§ **GEGEVEN TEKST**:
De rituele betekenis van textielbewerking bij de Vikingen

Viking weaving

In de Vikingtijd waren rituelen en het dagelijks leven nauw met elkaar verweven. Dit verschilt sterk van de benadering die we kennen uit de Abrahamitische religies. Hoewel de Vikingen wel degelijk onderscheid maakten tussen ritueel en alledaags gedrag, vonden hun rituele handelingen vaak plaats binnen de gewone sociale ruimtes. Rituelen vonden niet uitsluitend plaats in speciale heiligdommen zoals tempels of kerken, maar maakten op kleinere schaal ook deel uit van het dagelijks leven. Ze waren zowel onderdeel van grotere gebeurtenissen, zoals de seizoensgebonden blót of openbare begrafenisrituelen, maar voornamelijk van de dharmatische en animistische levensovertuiging van de Vikingen. Zo boden ze een manier om iemands rol binnen de samenleving te vervullen.

Opgeslagen items:

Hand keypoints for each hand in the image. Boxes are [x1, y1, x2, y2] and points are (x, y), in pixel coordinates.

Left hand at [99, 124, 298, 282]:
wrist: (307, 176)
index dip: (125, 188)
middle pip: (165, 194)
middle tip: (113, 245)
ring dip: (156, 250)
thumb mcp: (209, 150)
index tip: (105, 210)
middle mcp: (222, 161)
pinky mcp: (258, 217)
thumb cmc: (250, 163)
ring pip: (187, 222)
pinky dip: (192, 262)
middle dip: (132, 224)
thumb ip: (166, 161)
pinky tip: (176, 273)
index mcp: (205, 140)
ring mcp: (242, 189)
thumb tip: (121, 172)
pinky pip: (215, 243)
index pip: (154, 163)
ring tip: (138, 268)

---

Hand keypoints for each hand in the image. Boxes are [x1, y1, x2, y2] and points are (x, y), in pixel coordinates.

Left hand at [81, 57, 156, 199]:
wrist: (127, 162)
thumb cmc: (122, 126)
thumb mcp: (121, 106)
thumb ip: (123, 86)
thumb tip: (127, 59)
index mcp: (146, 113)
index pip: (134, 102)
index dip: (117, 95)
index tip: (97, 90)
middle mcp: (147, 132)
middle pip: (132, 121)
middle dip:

---

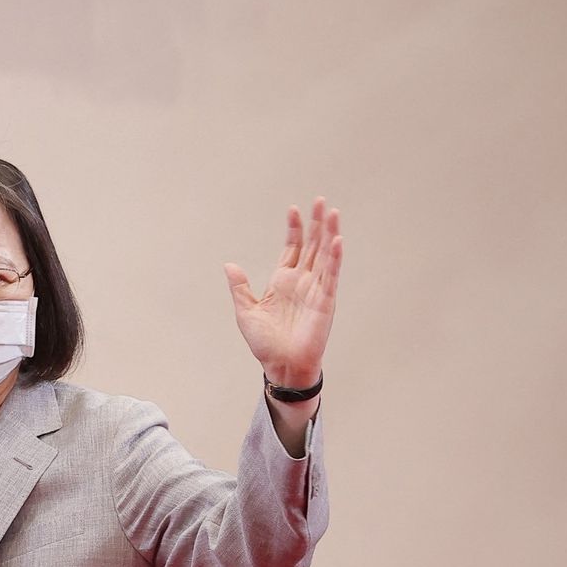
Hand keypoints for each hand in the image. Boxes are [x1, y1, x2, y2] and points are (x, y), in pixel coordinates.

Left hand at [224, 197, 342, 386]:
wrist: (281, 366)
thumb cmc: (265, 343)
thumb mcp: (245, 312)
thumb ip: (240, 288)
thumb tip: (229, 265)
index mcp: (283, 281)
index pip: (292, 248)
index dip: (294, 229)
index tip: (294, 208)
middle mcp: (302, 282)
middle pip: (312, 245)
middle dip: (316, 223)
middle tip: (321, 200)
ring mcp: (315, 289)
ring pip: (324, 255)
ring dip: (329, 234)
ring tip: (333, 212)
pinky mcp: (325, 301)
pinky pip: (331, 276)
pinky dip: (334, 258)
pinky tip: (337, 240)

§ **OPDRACHT A**:
Herschrijf de alinea die begint met "In de Vikingtijd waren rituelen" uit de tekst over textielbewerking bij de Vikingen in kortere vorm. Behoud daarbij de belangrijkste feiten.
§ **OPDRACHT B**:
Ga verder met de tekst over textielbewerking bij de Vikingen en begin direct na de laatste zin.

§ **ANTWOORD A**:
In de Vikingtijd liepen ritueel en dagelijks leven sterk door elkaar, anders dan in de Abrahamitische religies. De Vikingen maakten wel onderscheid tussen ritueel en alledaags gedrag, maar hun rituelen vonden vaak plaats in gewone sociale ruimtes en niet alleen in heiligdommen zoals tempels of kerken. Ze hoorden bij grote gebeurtenissen als de seizoensgebonden blót en openbare begrafenisrituelen, maar vooral bij hun animistische levensovertuiging. Zo hielpen ze bij het vervullen van iemands rol in de samenleving.

§ **ANTWOORD B**:
Stel jezelf een bovennatuurlijke wereld voor. Een wereld waarbij de rivieren, de wouden en bergen een eigen identiteit hebben. Een wereld waar een smid een stuk steen omtovert tot iets vloeibaars en daar vervolgens een dodelijk zwaard uit voortbrengt. 


De wereld van onze voorouders kende geen onderscheid tussen natuurlijk en bovennatuurlijk. De wereld was bij gebrek aan moderne wetenschap uitsluitend bovennatuurlijk. Dit zat verankerd in zowel hun religie als in de routine van het dagelijks leven. In deze wereld was alles met elkaar verbonden. Overleden voorouders, de band met ons land, de natuur en onze rol op deze wereld. Dit vormde een dharmatisch wereldbeeld van kosmische wederkerigheid waarin zelfs magie mogelijk was.


Deze levenswijze bleef bestaan tot rond het jaar 1000, toen het christendom zijn intrede deed via nieuwe rituelen en gebruiken. Dit vormde een andere uiting van ritueel gedrag dan in andere delen van Europa, waar het christendom al eerder was ingevoerd.

Rituele activiteiten met huishoudelijk voorwerpen

Binnen de Oudnoorse traditie werden spinnen en weven soms beschouwd als magische handelingen. Textielbewerking was natuurlijk een voortdurend proces en essentieel om in het koude klimaat te overleven. Tegelijkertijd is het niet verrassend dat ook de Vikingen de meditatieve aard van dit handwerk opmerkten. Het blijft daarom belangrijk te onderscheiden wanneer zulke alledaagse taken een rituele betekenis kregen en wanneer ze louter pragmatisch waren.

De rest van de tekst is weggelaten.